The year was 1965, and she was the first African American woman to attend the University of Mississippi.
The experience shocked Bailey, who came from a loving, supportive, predominantly black community and whose family and friends were considered leaders.
Samuel Bailey, her father, was president of the state and local chapters of the NAACP and a friend to civil rights activists James Meredith and Medgar Evers. Meredith urged Bailey’s father to encourage her to attend Ole Miss, the alma mater of the state’s governor, his daughter, his friends, and a long list of esteemed leaders. It was considered the best school in the South.
Despite her struggles, Bailey can’t imagine going through life bitter and angry.

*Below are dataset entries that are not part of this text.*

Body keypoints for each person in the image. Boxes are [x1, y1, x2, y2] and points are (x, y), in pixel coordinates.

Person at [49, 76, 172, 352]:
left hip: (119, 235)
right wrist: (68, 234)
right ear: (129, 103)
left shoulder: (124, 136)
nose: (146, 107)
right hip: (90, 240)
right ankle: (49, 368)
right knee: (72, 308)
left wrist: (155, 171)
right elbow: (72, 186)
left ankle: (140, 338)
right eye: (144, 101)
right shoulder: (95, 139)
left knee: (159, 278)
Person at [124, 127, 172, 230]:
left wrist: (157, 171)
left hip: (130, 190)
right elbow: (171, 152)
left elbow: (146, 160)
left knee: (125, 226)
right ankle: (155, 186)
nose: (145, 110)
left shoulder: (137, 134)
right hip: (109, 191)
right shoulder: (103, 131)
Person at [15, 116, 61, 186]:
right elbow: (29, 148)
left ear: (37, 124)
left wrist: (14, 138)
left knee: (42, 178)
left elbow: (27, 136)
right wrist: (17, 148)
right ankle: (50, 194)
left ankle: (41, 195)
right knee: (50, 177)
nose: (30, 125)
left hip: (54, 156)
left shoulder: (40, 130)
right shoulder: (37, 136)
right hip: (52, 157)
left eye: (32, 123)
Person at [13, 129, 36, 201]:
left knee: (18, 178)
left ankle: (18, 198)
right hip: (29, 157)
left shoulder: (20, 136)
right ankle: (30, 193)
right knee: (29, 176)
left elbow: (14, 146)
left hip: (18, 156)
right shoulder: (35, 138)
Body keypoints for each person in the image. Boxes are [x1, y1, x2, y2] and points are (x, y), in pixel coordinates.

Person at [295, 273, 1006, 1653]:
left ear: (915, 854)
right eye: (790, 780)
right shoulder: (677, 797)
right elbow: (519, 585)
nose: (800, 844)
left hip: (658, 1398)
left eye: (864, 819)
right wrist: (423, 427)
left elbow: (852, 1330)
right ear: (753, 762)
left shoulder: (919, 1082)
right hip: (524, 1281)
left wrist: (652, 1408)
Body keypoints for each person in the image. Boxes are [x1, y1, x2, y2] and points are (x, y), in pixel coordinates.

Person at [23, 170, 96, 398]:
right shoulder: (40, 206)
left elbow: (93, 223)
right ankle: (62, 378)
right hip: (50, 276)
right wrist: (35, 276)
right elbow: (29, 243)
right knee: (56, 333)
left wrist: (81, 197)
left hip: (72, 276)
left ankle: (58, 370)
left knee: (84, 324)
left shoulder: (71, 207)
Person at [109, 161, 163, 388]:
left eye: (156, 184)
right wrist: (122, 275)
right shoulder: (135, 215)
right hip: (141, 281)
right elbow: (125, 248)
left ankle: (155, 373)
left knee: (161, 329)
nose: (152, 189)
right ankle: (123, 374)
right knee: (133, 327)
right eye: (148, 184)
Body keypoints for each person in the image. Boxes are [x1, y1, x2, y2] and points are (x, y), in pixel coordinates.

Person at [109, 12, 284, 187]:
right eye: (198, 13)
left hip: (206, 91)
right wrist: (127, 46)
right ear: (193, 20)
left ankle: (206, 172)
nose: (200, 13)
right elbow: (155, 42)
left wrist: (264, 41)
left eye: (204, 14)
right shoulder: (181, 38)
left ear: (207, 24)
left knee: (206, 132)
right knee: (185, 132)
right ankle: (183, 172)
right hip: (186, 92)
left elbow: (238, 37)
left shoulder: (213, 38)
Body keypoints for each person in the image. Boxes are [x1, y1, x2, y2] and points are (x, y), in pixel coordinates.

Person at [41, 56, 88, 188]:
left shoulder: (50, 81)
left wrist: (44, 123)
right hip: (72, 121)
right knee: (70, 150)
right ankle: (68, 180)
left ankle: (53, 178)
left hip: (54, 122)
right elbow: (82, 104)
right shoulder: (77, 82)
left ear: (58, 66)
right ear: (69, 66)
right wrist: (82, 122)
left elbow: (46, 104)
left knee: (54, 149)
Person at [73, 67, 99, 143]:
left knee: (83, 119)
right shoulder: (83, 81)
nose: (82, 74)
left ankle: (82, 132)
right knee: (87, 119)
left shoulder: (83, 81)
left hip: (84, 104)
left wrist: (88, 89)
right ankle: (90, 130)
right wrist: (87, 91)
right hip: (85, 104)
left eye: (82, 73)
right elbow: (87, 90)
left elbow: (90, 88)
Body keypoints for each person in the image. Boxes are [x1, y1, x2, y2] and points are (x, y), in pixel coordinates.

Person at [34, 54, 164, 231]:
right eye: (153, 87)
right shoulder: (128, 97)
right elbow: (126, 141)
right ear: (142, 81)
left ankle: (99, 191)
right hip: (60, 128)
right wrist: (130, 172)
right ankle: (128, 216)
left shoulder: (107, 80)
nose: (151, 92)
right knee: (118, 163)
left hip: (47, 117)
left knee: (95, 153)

“Ole Miss gave me inner strength and fortitude that I wouldn’t have if I’d attended another university,” she says. Honoring Bailey’s leadership and achievements in education and diversity programming, the Ole Miss Women’s Council for Philanthropy and the Sarah Isom Center for Women and Gender Studies at Ole Miss established a $100,000 scholarship in her name in 2001. Four years later, she was inducted into the Alumni Hall of Fame.
On her way to becoming principal of Montclair Elementary School in Beaverton, Bailey was a counselor at the Mississippi Employment Commission and worked in Seattle and Lake Washington schools. Her career continued to flourish in the Beaverton School District, where she held numerous positions: director of human relations, assistant principal at Cedar Park and Five Oaks middle schools, principal at Cedar Park Middle School, and central office administrator. Along the way, she earned her master’s degree in education from Lewis & Clark Graduate School of Education and Counseling and entered a doctoral program at Portland State University.
At Montclair Elementary, Bailey is known as a hands-on principal, a kid magnet. Each morning, she greets nearly 340 students by name. She visits classrooms and spends time talking with kids on the playground and in the cafeteria. And she strongly encourages parent involvement.
Looking back on her career, Bailey is most proud of her ability to reach all kids–struggling, average, and gifted students. She has pushed each one to reach and to excel. And she’s convinced her teachers to do the same and to embrace her philosophy that all kids can learn.
“I’ve always wanted every child in every school I work in to feel like he or she belongs, and connects with someone.”